化膿性汗腺炎は心血管リスクを上昇させる?!

化膿性汗腺炎は、慢性の炎症性皮膚疾患のひとつであり、若年層の女性に多く発症します。しばしば再発を繰り返し、日常生活に支障がでることもある皮膚疾患ですが、心血管疾患との関連も指摘されています。

化膿性汗腺炎と炎症反応

化膿性汗腺炎は、アポクリン汗腺の多い場所に発症しやすく、痛みをともなう腫れや膿瘍がみられる皮膚疾患です。長期にわたり繰り返し発現し、症状がひどい場合には、日常生活が制限されることもあります。

病変部では、細菌感染がみとめられますが、そのほか、TNFやIL-1β、IL-10、IL-17などの炎症性サイトカインの増加や、血中TNF濃度の上昇がみられます。

さらに、化膿性汗腺炎の患者さんは、乾癬患者さんと比べても、血中の白血球が多く、CRP値も高いことが報告されています。


写真はイメージです。 photo by photo AC

心血管リスクとの関連

化膿性汗腺炎と同じく、慢性の炎症性皮膚疾患のひとつである乾癬では、研究が重ねられ、メタボリックシンドロームを合併しやすいことや、重症の場合には、動脈硬化や心筋梗塞などの心血管疾患のリスクが高くなることがわかっています。

化膿性汗腺炎でも、肥満や糖尿病、高トリグリセリド血症、低HDLコレステロール血症、メタボリックシンドロームとの関連が報告されており、心血管リスクの上昇に関与する可能性が指摘されていました。
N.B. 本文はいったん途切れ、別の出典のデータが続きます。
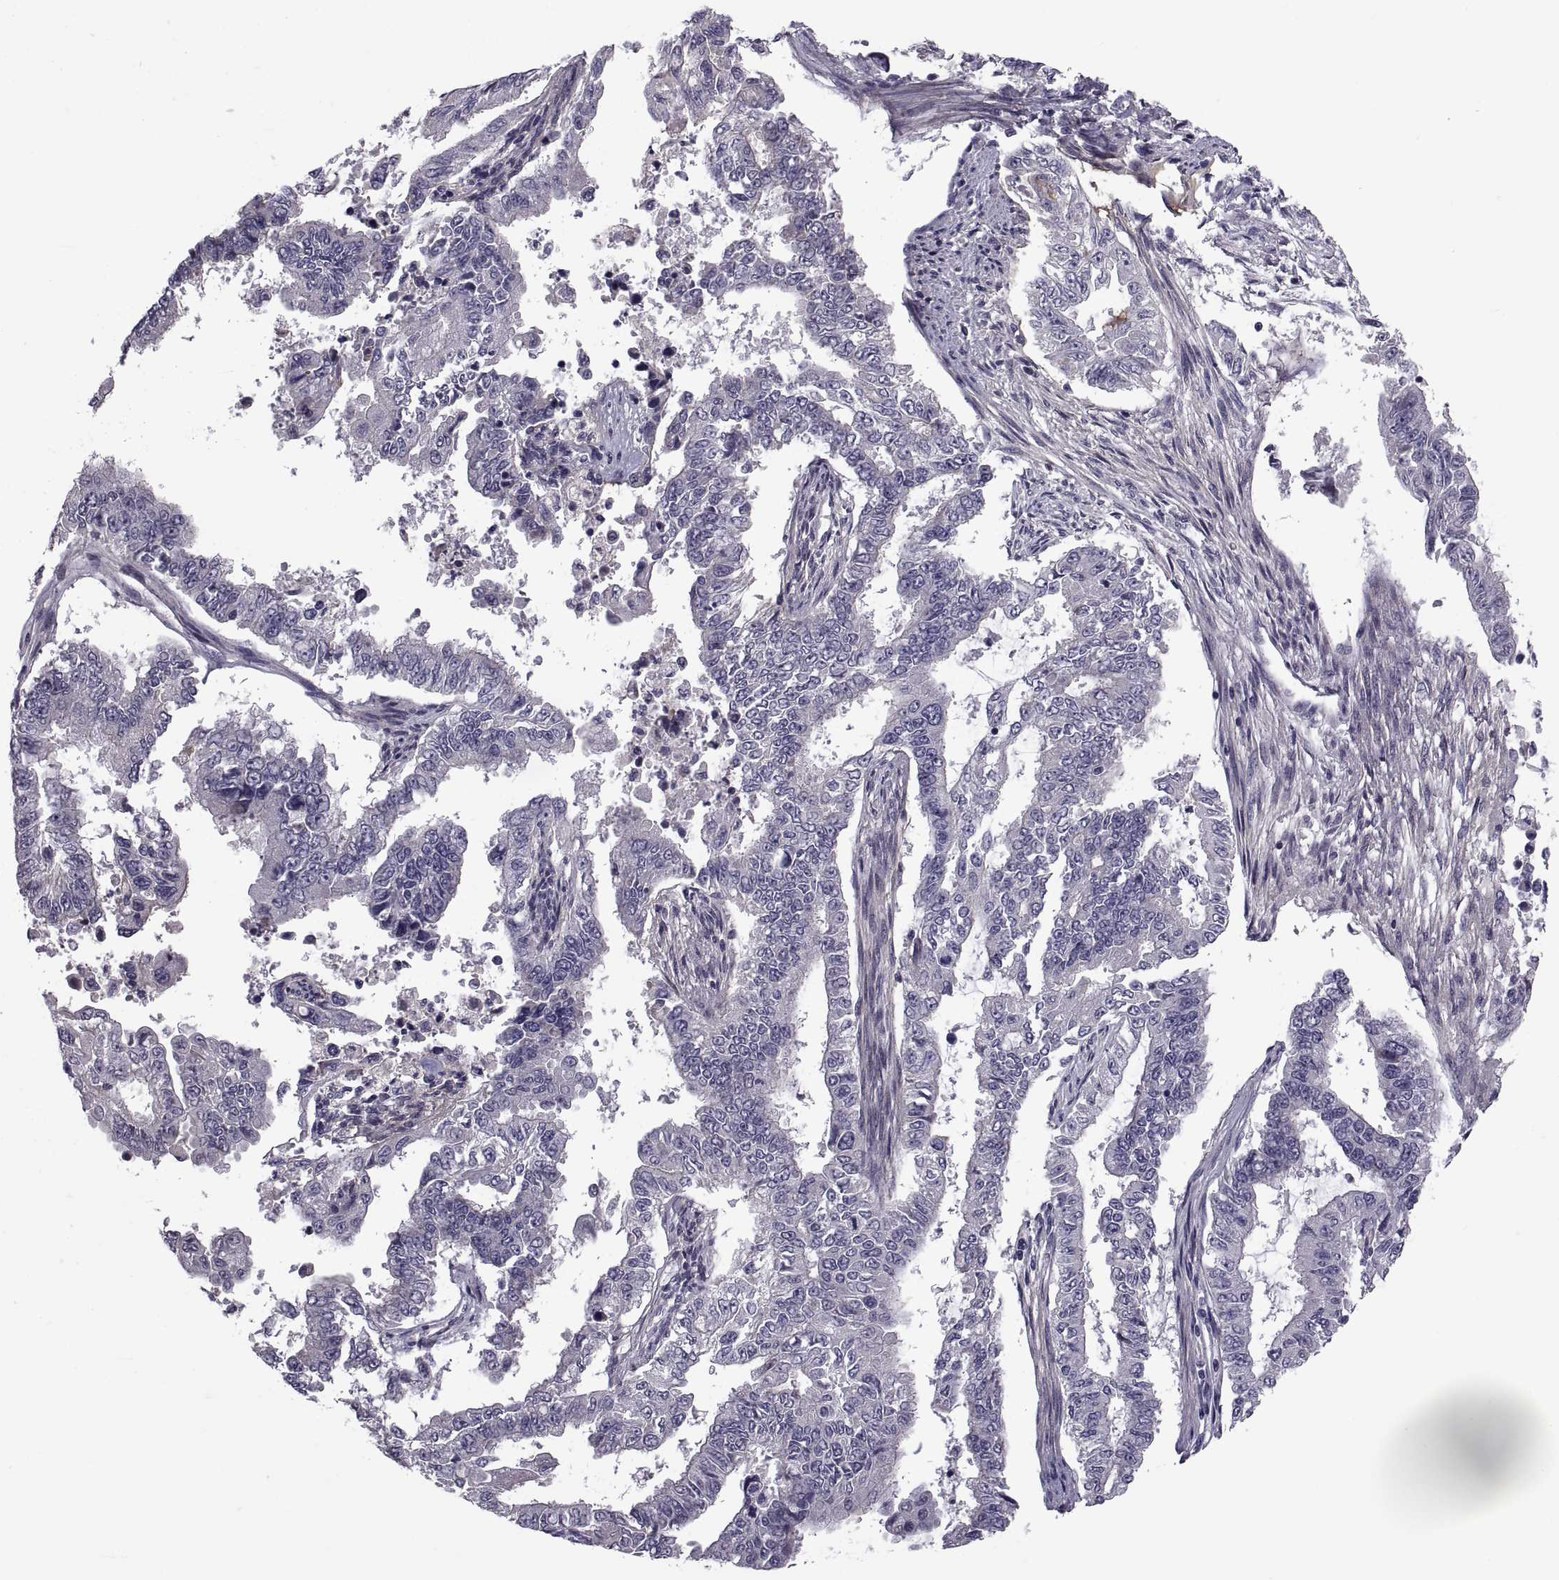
{"staining": {"intensity": "negative", "quantity": "none", "location": "none"}, "tissue": "endometrial cancer", "cell_type": "Tumor cells", "image_type": "cancer", "snomed": [{"axis": "morphology", "description": "Adenocarcinoma, NOS"}, {"axis": "topography", "description": "Uterus"}], "caption": "High magnification brightfield microscopy of adenocarcinoma (endometrial) stained with DAB (3,3'-diaminobenzidine) (brown) and counterstained with hematoxylin (blue): tumor cells show no significant staining.", "gene": "NPTX2", "patient": {"sex": "female", "age": 59}}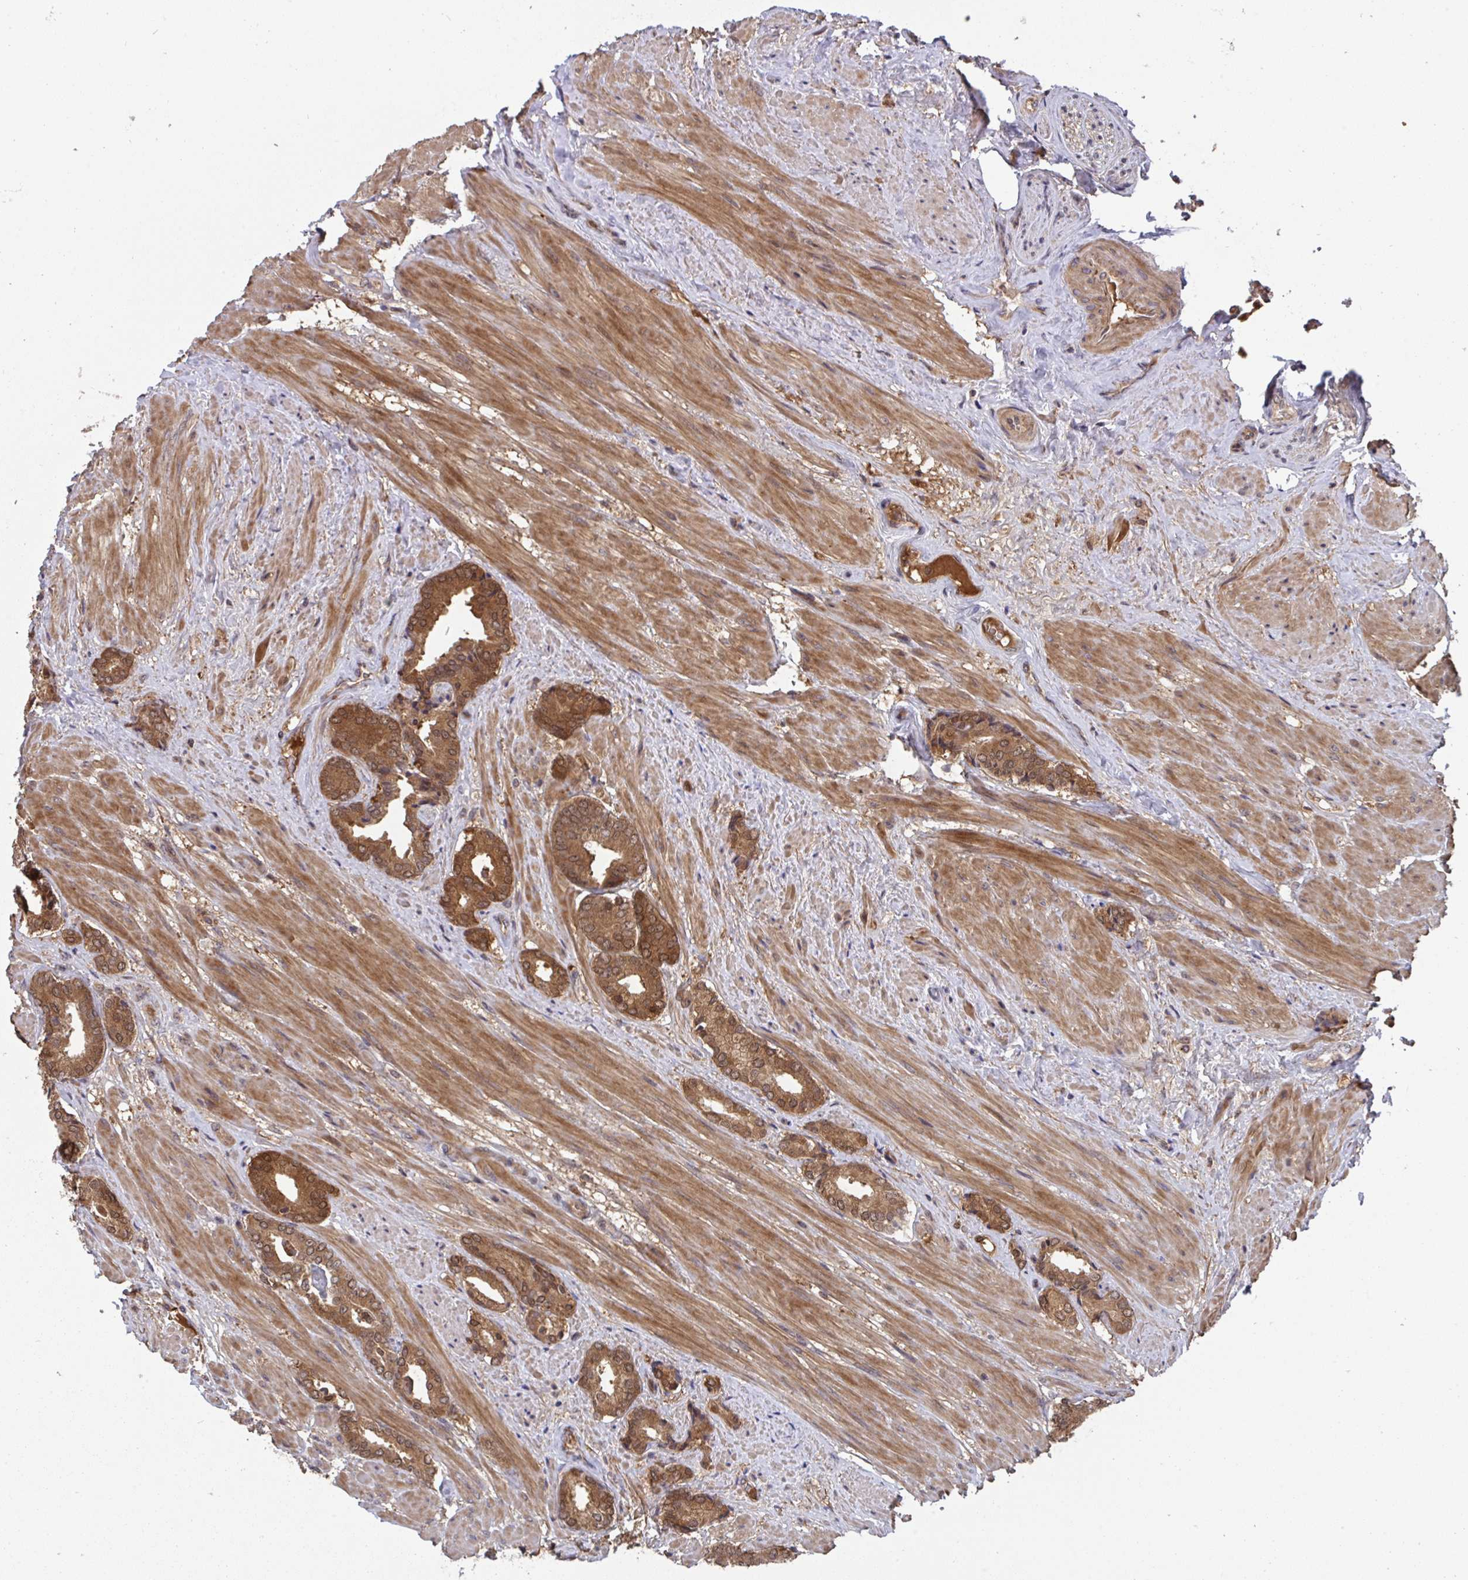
{"staining": {"intensity": "moderate", "quantity": ">75%", "location": "cytoplasmic/membranous,nuclear"}, "tissue": "prostate cancer", "cell_type": "Tumor cells", "image_type": "cancer", "snomed": [{"axis": "morphology", "description": "Adenocarcinoma, High grade"}, {"axis": "topography", "description": "Prostate"}], "caption": "Immunohistochemical staining of high-grade adenocarcinoma (prostate) displays medium levels of moderate cytoplasmic/membranous and nuclear protein staining in about >75% of tumor cells.", "gene": "TIGAR", "patient": {"sex": "male", "age": 56}}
しかし、実際に、化膿性汗腺炎患者さんの心血管リスクについて明らかにしている報告は、今まであまりありませんでした。

そこで、「Risk of Major Adverse Cardiovascular Events and All-Cause Mortality in Patients With Hidradenitis Suppurativa」では、化膿性汗腺炎と心血管リスクとの関連性について報告しています。

5964人の化膿性汗腺炎の患者さん(平均年齢37.7歳、女性72.9%)と、患者群と性別や年齢が合う対象群29404人を対象に、心筋梗塞、脳卒中、心血管関連死亡などの発生率について比較しています。また、化膿性汗腺炎は肥満と関連しており、見かけ上、心血管疾患の発症率を上昇させる可能性があるため、肥満と関連の強い重症乾癬患者さんの対象群(13093人)も設定し、同じく、化膿性汗腺炎患者群と比較しています。

平均7.1年におよぶ追跡調査の結果、対象群と比べた化膿性汗腺炎患者群の発症率比は、心筋梗塞1.57、虚血性脳卒中1.33、心血管関連死亡1.95、主要心血管イベント1.53、総死亡1.35となり、化膿性汗腺炎患者群ですべて有意に高い結果となりました。また、重症乾癬患者群と比べると、心筋梗塞1.00、脳梗塞0.93、心血管関連死亡1.58、主要心血管イベント1.08、総死亡1.09となり、心血管関連死亡のみ化膿性汗腺炎の患者群で有意に高くなりました。

これらの結果から、化膿性汗腺炎は、心血管イベントと総死亡リスクを上昇させる独立した危険因子であることが示唆されました。また、重症乾癬患者さんに比較しても、心血管関連死のリスクが高いことがしめされました。


写真はイメージです。 photo by photo AC

いままで化膿性汗腺炎と心血管リスクについての研究はあまり行われていませんでしたが、今回の結果から、化膿性汗腺炎も他の慢性炎症性疾患と同様に、心血管リスクを上昇させる危険因子となることが明らかになりました。